Brad’s Raw Foods have made such an impression that even several celebrities have taken note. Hoda Kotb, from “Today with Kathie Lee and Hoda,” advocated Gruno’s products on her show, and actress/model Carol Alt featured them in her book, “Easy Sexy Raw.”
Gruno says his most effective marketing tool is the one that worked for him at that trade show in 2008. “We give free samples in stores all over the United States and that works great for us. We go in and educate the customer.”
The company also has a strong social media presence and a comprehensive website, with recipes, nutritional facts and other information.

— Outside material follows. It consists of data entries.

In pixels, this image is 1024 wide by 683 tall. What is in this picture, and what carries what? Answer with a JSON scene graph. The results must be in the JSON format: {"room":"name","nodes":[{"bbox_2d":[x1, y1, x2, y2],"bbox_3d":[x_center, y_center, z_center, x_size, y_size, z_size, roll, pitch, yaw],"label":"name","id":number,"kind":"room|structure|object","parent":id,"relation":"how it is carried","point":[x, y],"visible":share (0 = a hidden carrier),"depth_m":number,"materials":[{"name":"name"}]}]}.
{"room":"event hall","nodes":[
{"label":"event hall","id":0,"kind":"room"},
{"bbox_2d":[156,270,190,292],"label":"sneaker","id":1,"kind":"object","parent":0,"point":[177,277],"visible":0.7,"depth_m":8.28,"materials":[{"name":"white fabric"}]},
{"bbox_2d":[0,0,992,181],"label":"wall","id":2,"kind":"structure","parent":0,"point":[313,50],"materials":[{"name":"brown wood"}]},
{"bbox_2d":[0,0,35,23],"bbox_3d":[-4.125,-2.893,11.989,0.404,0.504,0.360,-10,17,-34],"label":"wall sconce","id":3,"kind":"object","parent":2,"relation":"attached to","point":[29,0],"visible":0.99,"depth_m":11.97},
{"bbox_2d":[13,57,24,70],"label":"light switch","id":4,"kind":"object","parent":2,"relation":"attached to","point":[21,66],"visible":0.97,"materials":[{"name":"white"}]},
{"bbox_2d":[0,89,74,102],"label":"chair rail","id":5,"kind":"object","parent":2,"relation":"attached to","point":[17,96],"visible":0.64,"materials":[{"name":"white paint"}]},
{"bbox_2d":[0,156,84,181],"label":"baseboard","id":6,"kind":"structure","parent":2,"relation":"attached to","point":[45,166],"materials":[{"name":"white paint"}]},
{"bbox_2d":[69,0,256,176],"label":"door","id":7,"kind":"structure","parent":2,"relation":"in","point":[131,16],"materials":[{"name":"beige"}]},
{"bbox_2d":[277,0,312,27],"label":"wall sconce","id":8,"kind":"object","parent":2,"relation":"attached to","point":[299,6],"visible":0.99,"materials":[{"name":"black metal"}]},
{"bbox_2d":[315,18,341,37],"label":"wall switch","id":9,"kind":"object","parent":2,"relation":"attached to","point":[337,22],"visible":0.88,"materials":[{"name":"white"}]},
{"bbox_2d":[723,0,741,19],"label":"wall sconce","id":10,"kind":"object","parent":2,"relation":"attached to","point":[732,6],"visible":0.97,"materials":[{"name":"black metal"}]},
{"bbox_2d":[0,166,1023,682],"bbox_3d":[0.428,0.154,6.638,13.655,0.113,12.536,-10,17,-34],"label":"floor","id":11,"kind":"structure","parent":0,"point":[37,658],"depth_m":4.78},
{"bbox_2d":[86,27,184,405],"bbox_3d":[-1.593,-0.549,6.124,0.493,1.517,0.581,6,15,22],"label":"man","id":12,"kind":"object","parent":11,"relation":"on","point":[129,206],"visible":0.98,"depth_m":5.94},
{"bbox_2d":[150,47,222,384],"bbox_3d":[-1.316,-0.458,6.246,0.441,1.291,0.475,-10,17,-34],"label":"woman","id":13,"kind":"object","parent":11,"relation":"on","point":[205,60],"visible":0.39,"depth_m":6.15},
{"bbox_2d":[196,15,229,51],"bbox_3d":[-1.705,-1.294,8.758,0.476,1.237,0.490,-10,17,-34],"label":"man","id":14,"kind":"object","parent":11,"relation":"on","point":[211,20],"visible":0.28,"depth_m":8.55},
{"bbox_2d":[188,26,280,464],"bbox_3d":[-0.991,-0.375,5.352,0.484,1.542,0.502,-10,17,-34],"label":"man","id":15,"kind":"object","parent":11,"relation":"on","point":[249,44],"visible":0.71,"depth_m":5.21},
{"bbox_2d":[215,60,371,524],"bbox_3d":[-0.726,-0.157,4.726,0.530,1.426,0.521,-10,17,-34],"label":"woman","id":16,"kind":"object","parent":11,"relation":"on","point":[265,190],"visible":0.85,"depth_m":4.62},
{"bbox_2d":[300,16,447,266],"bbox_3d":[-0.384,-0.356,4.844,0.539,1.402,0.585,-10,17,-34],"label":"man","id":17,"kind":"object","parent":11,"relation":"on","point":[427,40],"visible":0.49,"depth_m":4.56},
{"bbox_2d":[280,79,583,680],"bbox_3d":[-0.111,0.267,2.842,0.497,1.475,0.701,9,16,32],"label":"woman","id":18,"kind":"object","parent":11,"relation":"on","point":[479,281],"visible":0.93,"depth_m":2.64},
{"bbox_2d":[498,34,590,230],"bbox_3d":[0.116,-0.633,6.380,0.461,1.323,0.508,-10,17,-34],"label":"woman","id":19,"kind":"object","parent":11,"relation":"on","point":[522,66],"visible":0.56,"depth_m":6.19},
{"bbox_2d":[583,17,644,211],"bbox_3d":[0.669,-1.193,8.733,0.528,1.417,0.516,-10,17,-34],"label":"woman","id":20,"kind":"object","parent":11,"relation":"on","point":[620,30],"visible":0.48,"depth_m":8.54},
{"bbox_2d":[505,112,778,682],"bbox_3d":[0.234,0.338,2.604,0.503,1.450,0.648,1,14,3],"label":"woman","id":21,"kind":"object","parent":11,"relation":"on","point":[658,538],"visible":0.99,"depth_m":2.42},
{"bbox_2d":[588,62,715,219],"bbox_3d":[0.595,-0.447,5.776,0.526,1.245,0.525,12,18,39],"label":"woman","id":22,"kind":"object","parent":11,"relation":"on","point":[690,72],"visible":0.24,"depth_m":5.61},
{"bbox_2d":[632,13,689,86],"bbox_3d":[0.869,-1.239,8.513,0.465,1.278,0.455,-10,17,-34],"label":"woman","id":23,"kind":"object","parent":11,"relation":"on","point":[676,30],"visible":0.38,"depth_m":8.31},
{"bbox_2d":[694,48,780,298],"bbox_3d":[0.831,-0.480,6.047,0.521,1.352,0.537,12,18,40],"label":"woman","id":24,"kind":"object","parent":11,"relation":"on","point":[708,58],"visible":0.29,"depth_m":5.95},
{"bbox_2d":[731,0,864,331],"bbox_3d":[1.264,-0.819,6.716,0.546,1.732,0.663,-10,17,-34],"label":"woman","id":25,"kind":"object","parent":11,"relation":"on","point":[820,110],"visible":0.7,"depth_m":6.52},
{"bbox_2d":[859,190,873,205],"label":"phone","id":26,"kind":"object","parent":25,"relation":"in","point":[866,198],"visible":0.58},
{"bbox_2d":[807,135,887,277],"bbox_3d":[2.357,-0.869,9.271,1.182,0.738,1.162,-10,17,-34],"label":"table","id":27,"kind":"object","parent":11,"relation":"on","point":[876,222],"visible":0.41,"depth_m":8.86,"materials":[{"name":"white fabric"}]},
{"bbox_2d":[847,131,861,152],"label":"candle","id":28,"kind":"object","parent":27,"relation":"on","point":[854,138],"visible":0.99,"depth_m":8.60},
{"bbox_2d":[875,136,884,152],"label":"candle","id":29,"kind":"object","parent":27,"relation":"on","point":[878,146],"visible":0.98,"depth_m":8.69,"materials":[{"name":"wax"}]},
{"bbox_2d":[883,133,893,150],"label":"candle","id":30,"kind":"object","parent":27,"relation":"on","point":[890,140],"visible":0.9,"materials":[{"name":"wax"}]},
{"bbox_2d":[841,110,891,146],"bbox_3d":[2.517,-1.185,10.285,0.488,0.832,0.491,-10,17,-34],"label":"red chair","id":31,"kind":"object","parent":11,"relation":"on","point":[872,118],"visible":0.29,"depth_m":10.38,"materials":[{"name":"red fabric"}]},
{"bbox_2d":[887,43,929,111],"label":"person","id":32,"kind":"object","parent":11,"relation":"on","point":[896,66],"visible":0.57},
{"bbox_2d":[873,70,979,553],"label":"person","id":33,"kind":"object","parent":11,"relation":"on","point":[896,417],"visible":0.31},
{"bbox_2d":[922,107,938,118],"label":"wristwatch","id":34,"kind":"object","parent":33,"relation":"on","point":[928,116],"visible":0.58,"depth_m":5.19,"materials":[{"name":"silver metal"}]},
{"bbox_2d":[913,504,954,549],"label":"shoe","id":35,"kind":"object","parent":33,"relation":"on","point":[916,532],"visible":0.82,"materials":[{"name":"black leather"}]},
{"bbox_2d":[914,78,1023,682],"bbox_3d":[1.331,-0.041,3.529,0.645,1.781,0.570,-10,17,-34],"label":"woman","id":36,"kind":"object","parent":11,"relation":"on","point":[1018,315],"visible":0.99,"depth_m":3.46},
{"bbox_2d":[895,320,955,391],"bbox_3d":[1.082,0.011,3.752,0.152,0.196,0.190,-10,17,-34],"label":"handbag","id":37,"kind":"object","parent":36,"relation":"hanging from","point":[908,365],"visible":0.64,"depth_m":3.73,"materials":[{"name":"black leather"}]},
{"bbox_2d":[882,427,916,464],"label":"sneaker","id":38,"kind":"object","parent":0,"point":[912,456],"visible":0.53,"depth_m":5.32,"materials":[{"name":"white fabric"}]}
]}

Its headquarters in Pipersville, Penn., has an educational center called The Chip Factory. “We hold raw food classes there, we have a juice bar and we have movie nights with educational offerings,” Gruno explains.
A book with Gruno’s recipes and his personal experience with raw foods will be available through Random House in January 2014. “The book is an education resource, with day-by-day instructions for a 60-Day diet cleanse using raw foods,” he explains. “I saw a need in the marketplace after so many customers and loyalists asked me questions about how I switched to a raw food lifestyle.”
The entrepreneur is not done expanding his product offerings; he is planning to launch dehydrated onion rings, zucchini chips and wine. “We are going to produce, in collaboration with a grower in California, a bio-dynamic, organic and sulfite-free wine,” he says.